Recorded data
━━━━━━━━━━━━━━━━

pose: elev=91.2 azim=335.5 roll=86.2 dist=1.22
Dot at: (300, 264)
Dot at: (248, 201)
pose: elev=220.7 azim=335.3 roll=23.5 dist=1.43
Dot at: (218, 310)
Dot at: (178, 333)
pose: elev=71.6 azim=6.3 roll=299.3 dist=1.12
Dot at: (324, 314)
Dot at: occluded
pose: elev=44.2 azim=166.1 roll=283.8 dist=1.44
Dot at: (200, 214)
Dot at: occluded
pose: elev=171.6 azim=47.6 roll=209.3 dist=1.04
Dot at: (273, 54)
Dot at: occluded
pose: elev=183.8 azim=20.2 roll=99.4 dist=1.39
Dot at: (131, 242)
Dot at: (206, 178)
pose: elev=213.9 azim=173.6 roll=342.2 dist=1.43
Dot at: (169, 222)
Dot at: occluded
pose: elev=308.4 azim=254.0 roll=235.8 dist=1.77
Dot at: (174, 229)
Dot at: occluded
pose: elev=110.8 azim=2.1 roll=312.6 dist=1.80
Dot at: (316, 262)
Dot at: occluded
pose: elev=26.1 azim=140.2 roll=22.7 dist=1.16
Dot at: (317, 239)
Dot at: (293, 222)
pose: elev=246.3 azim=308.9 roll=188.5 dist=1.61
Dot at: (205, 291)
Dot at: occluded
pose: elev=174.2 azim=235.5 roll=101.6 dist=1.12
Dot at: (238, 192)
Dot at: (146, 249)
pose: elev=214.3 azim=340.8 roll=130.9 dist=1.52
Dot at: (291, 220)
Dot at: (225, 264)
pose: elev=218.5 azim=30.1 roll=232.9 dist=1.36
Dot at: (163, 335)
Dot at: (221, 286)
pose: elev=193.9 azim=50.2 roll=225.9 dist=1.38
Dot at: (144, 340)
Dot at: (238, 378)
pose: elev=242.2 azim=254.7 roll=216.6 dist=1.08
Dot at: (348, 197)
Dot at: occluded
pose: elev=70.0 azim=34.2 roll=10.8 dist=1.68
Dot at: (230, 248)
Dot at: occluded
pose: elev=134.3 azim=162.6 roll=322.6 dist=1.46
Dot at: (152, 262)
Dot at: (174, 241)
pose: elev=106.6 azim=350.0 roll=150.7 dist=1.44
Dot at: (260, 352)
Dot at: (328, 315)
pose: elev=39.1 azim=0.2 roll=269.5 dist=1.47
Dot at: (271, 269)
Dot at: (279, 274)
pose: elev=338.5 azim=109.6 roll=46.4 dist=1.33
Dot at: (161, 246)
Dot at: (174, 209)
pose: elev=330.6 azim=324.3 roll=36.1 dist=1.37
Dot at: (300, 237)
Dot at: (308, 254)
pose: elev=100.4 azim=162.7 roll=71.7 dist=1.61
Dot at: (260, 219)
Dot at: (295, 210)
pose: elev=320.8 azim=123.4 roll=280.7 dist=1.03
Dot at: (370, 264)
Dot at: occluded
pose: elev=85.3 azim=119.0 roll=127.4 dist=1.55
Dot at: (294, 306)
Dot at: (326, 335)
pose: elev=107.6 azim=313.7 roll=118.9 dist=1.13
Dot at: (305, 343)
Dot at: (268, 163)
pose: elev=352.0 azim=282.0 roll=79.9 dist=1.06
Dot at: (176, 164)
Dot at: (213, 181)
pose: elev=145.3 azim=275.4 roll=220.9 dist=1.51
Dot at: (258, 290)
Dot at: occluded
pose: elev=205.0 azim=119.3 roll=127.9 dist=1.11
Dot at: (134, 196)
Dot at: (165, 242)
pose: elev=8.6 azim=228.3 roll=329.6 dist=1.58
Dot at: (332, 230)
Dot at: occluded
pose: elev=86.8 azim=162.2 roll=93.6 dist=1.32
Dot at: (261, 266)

━━━━━━━━━━━━━━━━

Challenge:
Copy verbatim the part of the listing that opens with the line containing "pose: elev=213.9 azim=173.6" and closes with the line containing "Dot at: (238, 378)".

Exercise result:
pose: elev=213.9 azim=173.6 roll=342.2 dist=1.43
Dot at: (169, 222)
Dot at: occluded
pose: elev=308.4 azim=254.0 roll=235.8 dist=1.77
Dot at: (174, 229)
Dot at: occluded
pose: elev=110.8 azim=2.1 roll=312.6 dist=1.80
Dot at: (316, 262)
Dot at: occluded
pose: elev=26.1 azim=140.2 roll=22.7 dist=1.16
Dot at: (317, 239)
Dot at: (293, 222)
pose: elev=246.3 azim=308.9 roll=188.5 dist=1.61
Dot at: (205, 291)
Dot at: occluded
pose: elev=174.2 azim=235.5 roll=101.6 dist=1.12
Dot at: (238, 192)
Dot at: (146, 249)
pose: elev=214.3 azim=340.8 roll=130.9 dist=1.52
Dot at: (291, 220)
Dot at: (225, 264)
pose: elev=218.5 azim=30.1 roll=232.9 dist=1.36
Dot at: (163, 335)
Dot at: (221, 286)
pose: elev=193.9 azim=50.2 roll=225.9 dist=1.38
Dot at: (144, 340)
Dot at: (238, 378)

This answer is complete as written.